Filter the entries for the string "hatte". Copy each line that has it.
+++
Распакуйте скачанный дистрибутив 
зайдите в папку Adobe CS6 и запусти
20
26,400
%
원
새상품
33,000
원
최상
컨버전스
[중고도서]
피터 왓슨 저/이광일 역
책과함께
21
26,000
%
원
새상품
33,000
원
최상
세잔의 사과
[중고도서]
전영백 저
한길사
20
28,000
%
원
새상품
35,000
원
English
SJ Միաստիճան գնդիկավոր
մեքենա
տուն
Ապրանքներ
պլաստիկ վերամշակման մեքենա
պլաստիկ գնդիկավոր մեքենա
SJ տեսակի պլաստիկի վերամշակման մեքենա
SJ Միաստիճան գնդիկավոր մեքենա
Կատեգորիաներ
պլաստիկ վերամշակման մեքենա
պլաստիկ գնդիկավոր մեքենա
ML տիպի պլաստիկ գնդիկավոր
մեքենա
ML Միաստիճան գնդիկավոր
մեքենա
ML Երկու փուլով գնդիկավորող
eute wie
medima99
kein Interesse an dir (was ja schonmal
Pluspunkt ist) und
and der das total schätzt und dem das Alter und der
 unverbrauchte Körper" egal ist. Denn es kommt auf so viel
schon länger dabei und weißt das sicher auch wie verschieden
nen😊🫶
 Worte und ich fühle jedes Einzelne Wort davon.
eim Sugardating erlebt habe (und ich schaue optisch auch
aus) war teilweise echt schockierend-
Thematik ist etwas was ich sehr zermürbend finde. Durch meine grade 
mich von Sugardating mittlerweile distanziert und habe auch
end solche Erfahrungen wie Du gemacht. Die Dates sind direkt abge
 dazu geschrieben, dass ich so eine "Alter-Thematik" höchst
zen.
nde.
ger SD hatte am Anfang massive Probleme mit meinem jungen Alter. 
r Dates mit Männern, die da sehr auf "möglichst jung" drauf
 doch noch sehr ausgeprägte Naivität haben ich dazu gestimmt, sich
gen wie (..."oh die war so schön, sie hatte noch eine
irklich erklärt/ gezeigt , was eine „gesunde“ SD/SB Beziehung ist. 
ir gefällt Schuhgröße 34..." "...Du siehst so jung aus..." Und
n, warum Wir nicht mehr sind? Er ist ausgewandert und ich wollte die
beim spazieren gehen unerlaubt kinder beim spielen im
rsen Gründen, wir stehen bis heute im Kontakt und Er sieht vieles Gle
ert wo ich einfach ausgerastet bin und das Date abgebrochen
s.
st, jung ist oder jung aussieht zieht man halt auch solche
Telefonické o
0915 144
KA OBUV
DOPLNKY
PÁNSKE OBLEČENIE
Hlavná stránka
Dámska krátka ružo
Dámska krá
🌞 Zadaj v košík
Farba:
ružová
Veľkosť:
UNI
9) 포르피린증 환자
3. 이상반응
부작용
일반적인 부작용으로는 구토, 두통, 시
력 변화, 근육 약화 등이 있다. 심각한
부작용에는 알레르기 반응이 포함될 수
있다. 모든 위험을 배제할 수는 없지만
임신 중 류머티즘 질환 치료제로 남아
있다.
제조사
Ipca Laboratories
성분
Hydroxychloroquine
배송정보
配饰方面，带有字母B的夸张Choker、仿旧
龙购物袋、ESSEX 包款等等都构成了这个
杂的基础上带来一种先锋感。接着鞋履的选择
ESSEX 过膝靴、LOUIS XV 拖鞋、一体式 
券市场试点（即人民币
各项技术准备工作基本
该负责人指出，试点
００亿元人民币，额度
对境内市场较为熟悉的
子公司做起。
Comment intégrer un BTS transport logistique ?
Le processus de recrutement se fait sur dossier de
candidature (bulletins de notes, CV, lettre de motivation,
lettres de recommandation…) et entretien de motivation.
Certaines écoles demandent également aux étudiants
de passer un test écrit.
+++
#### Result:
ger SD hatte am Anfang massive Probleme mit meinem jungen Alter. 
gen wie (..."oh die war so schön, sie hatte noch eine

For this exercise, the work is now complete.